(Spoilers for Netflix’s Bad Vegan will be found below.)
Bad Vegan subject Sarma Melngailis recently set the record straight about Netflix making an exception regarding payment for her appearance (and she insists that she used this money to pay back her jilted employees), but she’s not thrilled about one key way that the streaming service is marketing the limited series. This has to do with one of the several hard-to-believe happenings (or rather, non-happenings) that purportedly lured Sarma into the cult-mentality clutches of Anthony Strangis (who operated under the “Shane Fox” pseudonym). That’s before they became casino-bound fugitives and eventually got busted because of a pizza order.
The pizza stuff was odd (because that’s a really bad vegan who orders cheese), but the strangest thing that Sarma admits to believing is that Shane was a black-ops guy and a superpowered being that could make her pit bull, Leon, immortal. The former celebrity restauranteur (who massively fell from grace, and that includes a Rikers Island sentence) admitted that she fully bought into this claim, and Netflix has apparently set up an Instagram profile (with the PerpetualPup handle) that spreads this caption: “Do you want your dog to live forever? You’re not the only one. Click the link in bio to learn more.”
Here’s a commercial to go along with the theme.

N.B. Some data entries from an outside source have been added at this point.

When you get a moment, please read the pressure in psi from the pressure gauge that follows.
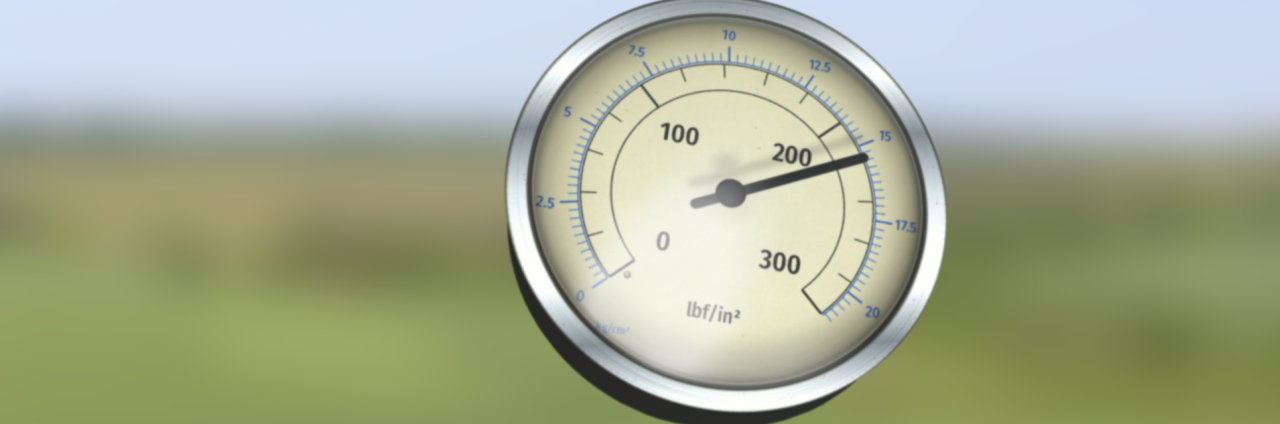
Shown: 220 psi
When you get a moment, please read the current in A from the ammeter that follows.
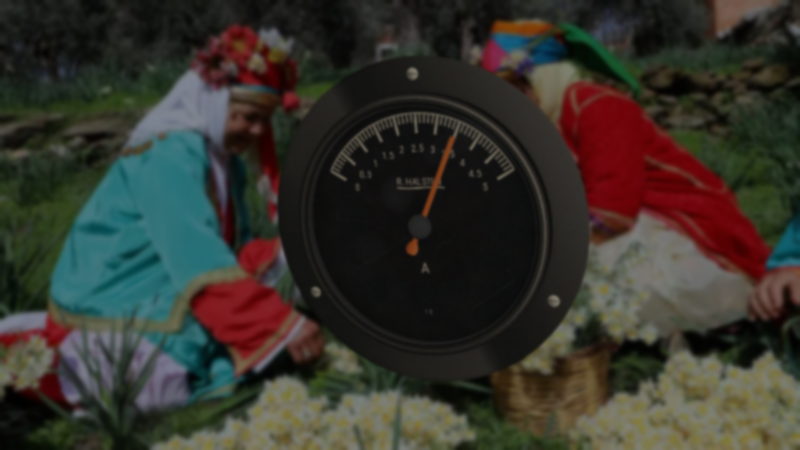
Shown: 3.5 A
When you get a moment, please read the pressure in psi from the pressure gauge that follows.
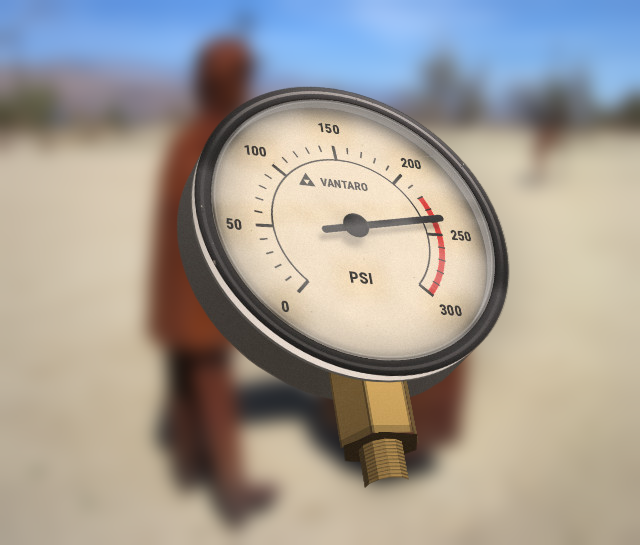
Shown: 240 psi
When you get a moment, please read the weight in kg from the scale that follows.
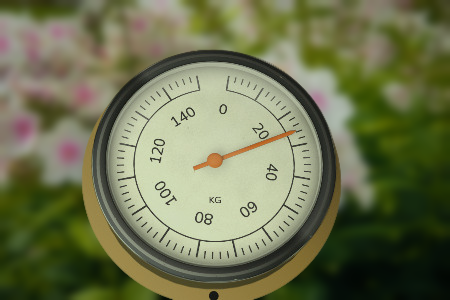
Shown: 26 kg
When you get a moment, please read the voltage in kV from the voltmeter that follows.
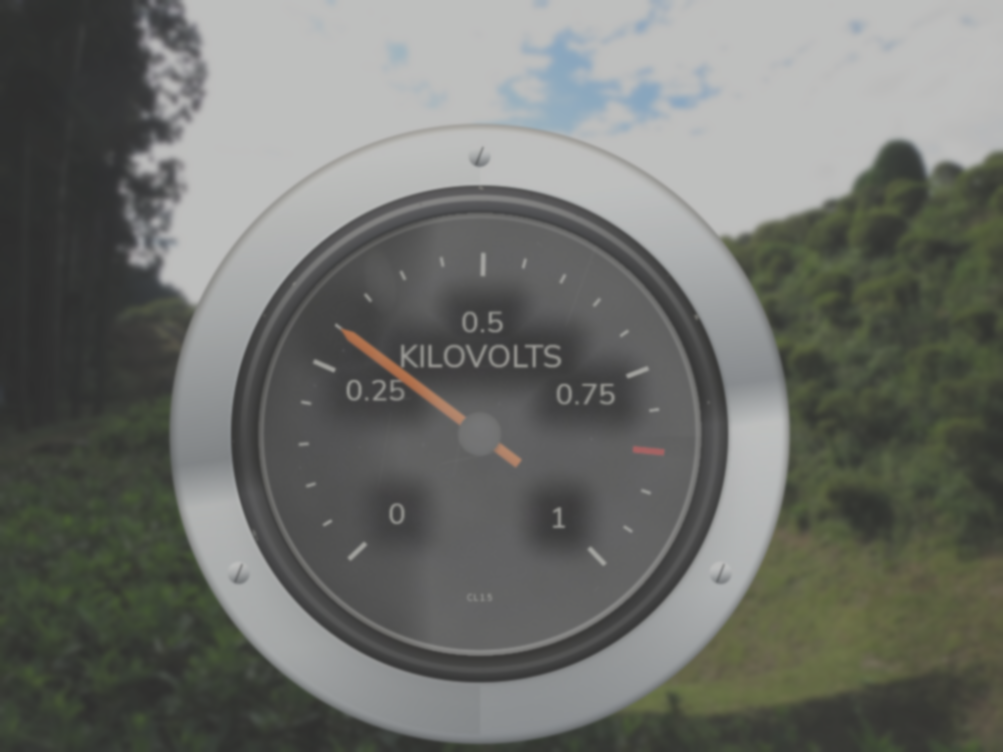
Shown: 0.3 kV
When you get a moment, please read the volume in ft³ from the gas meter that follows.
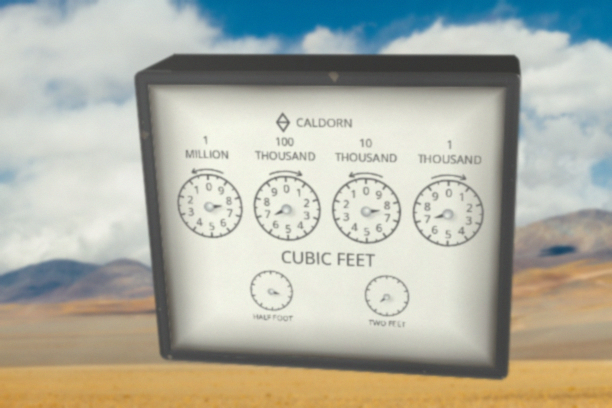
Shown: 767700 ft³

Sarma’s not thrilled (she’s “sick”) over how she believes that Netflix is “mocking” her:
“I’m sick. On behalf of dogs and the humans who love them. And on behalf of anyone psychologically abused. Please see my Twitter to hear the audio on this clip, for which the word disturbing is far too mild. The audio is… making a joke out of me. This is how @netflix markets #badvegan? By mocking me, and worse… by luring people to click via… pet immortality? How is this ok?? @netflix you made this. I wish I could ask all those who signed off on this to explain it to me so I understand. Was there a room full people laughing while the audio was scripted? And everyone was just cool with this?”
One can understand why Sarma’s not exactly excited about the dog immortality stuff being dragged. That’s gotta sting, and it’s wild that she ever believed it could happen in the first place, but that’s one of the only reasons that Bad Vegan might be the most unbelievable of all the current scammer series out there. (It’s currently streaming in full.)